La COVID-19 transmise sexuellement ?

Le virus SARS-CoV-2, responsable de la COVID-19, est présent dans le sperme de certains patients, ont annoncé des chercheurs chinois jeudi dans le Journal of the American Medical Association (JAMA). La présence du virus a été détectée dans le sperme de 16 % des 38 hommes testés à l’hôpital municipal de Shangqiu, au sud de Pékin. Les chercheurs précisent qu’ils n’ont pas vérifié si le virus présent dans le sperme était actif et capable d’infecter une autre personne. Une autre étude, réalisée en mars auprès de 19 hommes, n’avait pas trouvé de SARS-CoV-2 dans le sperme. « Éviter tout contact avec la salive et le sang d’un patient pourrait ne pas être suffisant, puisque la survie du SARS-CoV-2 dans le sperme indique une possibilité de transmission », concluent les auteurs.

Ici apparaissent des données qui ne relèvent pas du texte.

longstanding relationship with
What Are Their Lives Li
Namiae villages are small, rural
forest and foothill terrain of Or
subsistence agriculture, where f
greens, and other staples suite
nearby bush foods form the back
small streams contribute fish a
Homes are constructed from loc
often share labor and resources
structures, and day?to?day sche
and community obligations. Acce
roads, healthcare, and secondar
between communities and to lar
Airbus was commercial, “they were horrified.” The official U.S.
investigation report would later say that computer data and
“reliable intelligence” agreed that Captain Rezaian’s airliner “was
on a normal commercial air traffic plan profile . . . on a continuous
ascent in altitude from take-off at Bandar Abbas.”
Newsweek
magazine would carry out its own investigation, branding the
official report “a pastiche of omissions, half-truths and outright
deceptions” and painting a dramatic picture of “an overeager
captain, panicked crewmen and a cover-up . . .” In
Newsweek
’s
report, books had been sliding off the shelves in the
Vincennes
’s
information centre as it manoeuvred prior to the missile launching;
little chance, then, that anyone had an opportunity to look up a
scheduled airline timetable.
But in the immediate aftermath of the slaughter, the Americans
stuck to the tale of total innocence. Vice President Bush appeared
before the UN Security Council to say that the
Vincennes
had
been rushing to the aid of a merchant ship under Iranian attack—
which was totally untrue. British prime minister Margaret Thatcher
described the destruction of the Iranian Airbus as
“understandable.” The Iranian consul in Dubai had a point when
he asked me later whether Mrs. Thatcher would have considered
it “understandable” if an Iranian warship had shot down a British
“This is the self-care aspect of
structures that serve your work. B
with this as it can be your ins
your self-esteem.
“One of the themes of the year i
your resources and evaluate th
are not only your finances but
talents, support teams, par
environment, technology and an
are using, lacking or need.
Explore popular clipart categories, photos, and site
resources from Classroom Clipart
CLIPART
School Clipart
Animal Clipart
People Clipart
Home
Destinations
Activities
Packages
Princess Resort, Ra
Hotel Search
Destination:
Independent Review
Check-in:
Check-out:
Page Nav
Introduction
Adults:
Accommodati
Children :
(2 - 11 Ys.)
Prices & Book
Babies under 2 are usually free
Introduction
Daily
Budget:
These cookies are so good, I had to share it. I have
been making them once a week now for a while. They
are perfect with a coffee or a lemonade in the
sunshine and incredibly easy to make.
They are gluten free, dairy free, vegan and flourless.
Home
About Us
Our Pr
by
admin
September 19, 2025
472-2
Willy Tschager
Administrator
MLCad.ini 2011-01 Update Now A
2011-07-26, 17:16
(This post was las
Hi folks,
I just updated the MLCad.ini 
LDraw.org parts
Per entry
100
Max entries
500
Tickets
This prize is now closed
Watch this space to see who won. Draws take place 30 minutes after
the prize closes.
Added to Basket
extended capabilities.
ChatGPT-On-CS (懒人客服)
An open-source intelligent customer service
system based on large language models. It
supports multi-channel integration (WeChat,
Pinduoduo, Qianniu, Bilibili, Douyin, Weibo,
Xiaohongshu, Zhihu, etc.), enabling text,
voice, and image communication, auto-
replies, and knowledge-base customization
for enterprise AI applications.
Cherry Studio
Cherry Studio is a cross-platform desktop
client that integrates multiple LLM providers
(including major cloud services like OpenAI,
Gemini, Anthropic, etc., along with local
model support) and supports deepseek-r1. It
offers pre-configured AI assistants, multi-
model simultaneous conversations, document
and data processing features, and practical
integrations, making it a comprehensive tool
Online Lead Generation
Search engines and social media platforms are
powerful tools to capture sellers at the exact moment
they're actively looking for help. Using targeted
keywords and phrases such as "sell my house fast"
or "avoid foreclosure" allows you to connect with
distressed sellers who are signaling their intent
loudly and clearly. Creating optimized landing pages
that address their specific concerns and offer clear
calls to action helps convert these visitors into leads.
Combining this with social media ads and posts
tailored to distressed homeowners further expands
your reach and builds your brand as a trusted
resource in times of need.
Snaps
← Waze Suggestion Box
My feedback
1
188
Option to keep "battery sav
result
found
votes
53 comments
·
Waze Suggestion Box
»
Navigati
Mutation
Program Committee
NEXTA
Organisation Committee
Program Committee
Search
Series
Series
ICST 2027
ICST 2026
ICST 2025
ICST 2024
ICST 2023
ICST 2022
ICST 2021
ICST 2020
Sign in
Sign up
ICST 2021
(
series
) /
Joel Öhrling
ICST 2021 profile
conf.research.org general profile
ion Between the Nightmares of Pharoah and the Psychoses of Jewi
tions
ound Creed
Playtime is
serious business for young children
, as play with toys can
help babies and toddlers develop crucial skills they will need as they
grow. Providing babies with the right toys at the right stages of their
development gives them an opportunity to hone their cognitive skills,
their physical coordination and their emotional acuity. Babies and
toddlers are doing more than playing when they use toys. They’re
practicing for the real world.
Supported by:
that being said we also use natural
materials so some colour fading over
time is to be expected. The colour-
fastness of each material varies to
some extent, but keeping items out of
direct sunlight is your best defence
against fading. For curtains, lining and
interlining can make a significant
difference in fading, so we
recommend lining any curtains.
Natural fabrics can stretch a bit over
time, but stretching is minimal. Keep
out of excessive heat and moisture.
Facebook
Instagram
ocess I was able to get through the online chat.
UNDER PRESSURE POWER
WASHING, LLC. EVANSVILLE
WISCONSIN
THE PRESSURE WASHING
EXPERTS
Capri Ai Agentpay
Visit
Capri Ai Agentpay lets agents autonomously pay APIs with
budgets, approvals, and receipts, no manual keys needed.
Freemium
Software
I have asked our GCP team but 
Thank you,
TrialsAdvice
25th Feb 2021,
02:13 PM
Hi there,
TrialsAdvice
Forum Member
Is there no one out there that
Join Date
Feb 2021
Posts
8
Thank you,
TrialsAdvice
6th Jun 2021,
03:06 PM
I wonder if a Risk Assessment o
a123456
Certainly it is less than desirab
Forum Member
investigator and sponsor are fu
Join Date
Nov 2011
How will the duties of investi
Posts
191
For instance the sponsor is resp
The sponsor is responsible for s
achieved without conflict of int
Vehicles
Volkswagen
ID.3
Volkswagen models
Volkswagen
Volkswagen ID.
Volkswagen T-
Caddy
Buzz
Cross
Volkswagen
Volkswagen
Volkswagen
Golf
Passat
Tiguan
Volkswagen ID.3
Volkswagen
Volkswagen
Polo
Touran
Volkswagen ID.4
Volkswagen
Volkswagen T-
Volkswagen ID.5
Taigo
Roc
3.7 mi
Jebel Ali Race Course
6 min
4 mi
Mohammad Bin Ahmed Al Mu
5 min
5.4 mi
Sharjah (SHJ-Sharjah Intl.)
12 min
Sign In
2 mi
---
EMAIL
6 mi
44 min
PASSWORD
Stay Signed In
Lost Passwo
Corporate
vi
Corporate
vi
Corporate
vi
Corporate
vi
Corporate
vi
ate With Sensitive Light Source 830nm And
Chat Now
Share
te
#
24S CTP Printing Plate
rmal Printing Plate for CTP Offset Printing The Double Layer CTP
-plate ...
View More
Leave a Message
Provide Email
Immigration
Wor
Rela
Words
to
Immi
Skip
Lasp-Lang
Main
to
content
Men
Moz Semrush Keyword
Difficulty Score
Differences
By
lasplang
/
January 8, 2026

— Mathieu Perreault, La Presse

Une tuile pour la chloroquine

Une première grande étude américaine a conclu jeudi que l’hydroxychloroquine n’aide pas à guérir la COVID-19. Ce médicament antipaludique, aussi utilisé contre les rhumatismes, a fait les manchettes quand un chercheur français, Didier Raoult, a affirmé en mars l’avoir utilisé pour traiter avec succès des patients. L’étude américaine, publiée dans le New England Journal of Medicine, est la plus importante jusqu’ici, avec 1376 patients, mais n’avait pas de groupe contrôle. Les patients recevant de l’hydroxychloroquine ne guérissaient pas plus vite et n’étaient pas moins malades. Une étude pancanadienne avec groupe contrôle sur l’hydroxychloroquine comme prophylaxie (protection) contre la COVID-19 est dirigée à Montréal depuis l’Université McGill.